Parce qu’il n’est plus possible que seuls “les milieux autorisés” soient autorisés à penser notre monde, ses réalités et ses combats. Cette émission se veut le carrefour des intellectuel·le·s, penseuses·eurs et actrices·eurs des luttes sociales dissident·e·s et/ou invisibilisé·e·s.
Racisme et fascisation en France : comprendre, agir
"Défaire le racisme, affronter le fascisme" : c'est le titre du livre d'entretiens récemment publié aux éditions La Dispute par Ugo Palheta, sociologue, militant, auteur de plusieurs ouvrages sur la menace fasciste aujourd'hui, co-directeur de la revue en ligne "Contretemps", et Omar Slaouti, conseiller municipal à Argenteuil, militant antiraciste, co-directeur de l'ouvrage "Racismes de France" (La Découverte). Julien Théry a reçu les deux auteurs juste avant le premier tour de l'élection présidentielle, pour une discussion qui a encore gagné en actualité avec le passage au second tour (la troisième fois en 20 ans) d'une candidature d'extrême-droite.
Les deux auteurs reprennent des considérations historiques, des mises au points conceptuelles et des analyses sur le formes de lutte récentes données dans leur livre, pour clarifier l'articulation entre développement du racisme et menace fasciste, de manière à mieux réfléchir aux stratégies de résistance. Il est notamment question, au fil de la discussion, des liens historiques et structurels entre capitalisme et racisme ainsi que des racines spécifiquement coloniales du racisme français, en particulier du maintien de l'ordre militarisé dans les banlieues françaises. Ugo Palheta et Omar Slaouti reviennent aussi sur l'écrasante responsabilité de la "gauche de gouvernement" dans le développement en France du racisme, et tout particulièrement de l'islamophobie, depuis le début des années 1980, avec le choix inaugural fait par le premier ministre Pierre Mauroy et les membres de son gouvernement Gaston Deferre et Jean Auroux d'assimiler à un mouvement islamiste, pour mieux la réprimer, la grève des travailleurs immigrés des usines Talbot de Poissy. Depuis les pressions du président Mitterrand pour que la chaîne de Télévision Antenne 2 invite Jean-Marie Le Pen à la télévision, en 1984, jusqu'à l'obsession islamophobe d'un Manuel Valls, la stimulation et l'instrumentalisation du racisme ont été en bonne place dans le répertoire d'action des représentants du parti socialiste (et parfois du parti communiste). Ce sont toujours des pulsions profondes héritées du colonialisme qui ainsi ont été mobilisées, souvent sous les oripeaux progressistes d'un "universalisme" transformé en moyen de domination.

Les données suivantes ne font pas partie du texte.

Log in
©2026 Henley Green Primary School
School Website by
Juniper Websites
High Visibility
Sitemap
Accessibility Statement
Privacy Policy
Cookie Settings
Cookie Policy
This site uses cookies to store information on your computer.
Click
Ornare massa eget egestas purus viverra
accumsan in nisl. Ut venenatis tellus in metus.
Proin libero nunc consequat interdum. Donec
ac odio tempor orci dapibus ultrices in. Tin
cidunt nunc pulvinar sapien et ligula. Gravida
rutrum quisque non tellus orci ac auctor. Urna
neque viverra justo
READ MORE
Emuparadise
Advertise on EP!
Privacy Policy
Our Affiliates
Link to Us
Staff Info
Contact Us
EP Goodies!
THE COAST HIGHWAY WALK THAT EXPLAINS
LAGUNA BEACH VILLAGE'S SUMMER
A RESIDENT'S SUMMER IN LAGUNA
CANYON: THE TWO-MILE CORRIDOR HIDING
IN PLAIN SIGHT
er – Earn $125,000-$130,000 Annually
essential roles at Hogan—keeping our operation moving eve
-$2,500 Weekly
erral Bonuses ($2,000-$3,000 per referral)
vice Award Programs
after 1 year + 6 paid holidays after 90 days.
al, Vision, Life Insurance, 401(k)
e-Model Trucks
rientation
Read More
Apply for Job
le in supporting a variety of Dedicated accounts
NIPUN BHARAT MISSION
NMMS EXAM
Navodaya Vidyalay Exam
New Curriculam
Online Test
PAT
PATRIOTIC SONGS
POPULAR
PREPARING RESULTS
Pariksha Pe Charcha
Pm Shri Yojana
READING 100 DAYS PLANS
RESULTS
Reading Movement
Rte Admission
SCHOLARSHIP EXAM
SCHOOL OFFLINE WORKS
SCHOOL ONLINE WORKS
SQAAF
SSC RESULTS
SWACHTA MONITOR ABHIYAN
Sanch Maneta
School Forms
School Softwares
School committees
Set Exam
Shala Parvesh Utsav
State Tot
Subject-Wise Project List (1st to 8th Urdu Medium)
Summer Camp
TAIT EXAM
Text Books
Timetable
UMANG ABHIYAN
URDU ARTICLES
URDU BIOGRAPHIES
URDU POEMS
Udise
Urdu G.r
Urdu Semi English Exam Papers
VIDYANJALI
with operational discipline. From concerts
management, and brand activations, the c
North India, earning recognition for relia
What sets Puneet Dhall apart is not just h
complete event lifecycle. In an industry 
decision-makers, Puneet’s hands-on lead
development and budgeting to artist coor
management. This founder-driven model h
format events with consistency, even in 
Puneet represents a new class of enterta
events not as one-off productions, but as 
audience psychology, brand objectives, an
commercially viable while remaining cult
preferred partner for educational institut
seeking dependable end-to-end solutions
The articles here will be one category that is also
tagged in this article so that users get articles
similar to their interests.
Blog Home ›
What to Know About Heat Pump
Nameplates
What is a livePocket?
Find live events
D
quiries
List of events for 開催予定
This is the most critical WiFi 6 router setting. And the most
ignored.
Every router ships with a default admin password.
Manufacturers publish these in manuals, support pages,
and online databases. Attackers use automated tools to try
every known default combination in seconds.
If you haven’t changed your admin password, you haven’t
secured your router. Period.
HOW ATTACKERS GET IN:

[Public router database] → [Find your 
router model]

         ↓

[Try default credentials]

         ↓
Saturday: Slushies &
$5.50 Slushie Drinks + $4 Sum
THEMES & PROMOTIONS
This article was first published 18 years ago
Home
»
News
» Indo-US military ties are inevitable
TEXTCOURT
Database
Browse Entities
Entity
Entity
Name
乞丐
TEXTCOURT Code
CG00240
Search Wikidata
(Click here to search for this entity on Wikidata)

Au boycott par le PS et EELV de la grande manifestation "stop à l'islamophobie" du 10 novembre 2019 (laquelle a été l'un des rares succès du combat antiraciste ces dernières années en réunissant les premiers concernés, en lutte pour la dignité, et une bonne partie de la gauche dont LFI), s'est opposé la participation de Yannick Jadot, d'Olivier Faure et de Fabien Roussel, aux côté d'Eric Zemmour et de Gérald Darmanin, à la manifestation organisée le 19 mai 2021 par le syndicat policier d'extrême-droite Alliance... pour n'exiger rien de moins que la suspension de l'Etat de droit au profit de l'impunité policière dans les banlieues et dans la répression des contestations socio-politiques. On retrouve, en rapprochant ces deux événements, les liens structurels actuellement à l'oeuvre entre consensus raciste et consentement à la fascisation. A quel moment l'augmentation quantitative de l'autoritarisme et des violences d'Etat débouche-t-elle sur le saut qualitatif qui fait passer à un régime fasciste ? A quel moment la montée du racisme d'Etat laisse-t-elle la place à l'établissement d'un Etat raciste ? Les analyses d'Ugo Palheta et d'Omar Slaouti sur ces questions sont évidemment d'une actualité brûlante.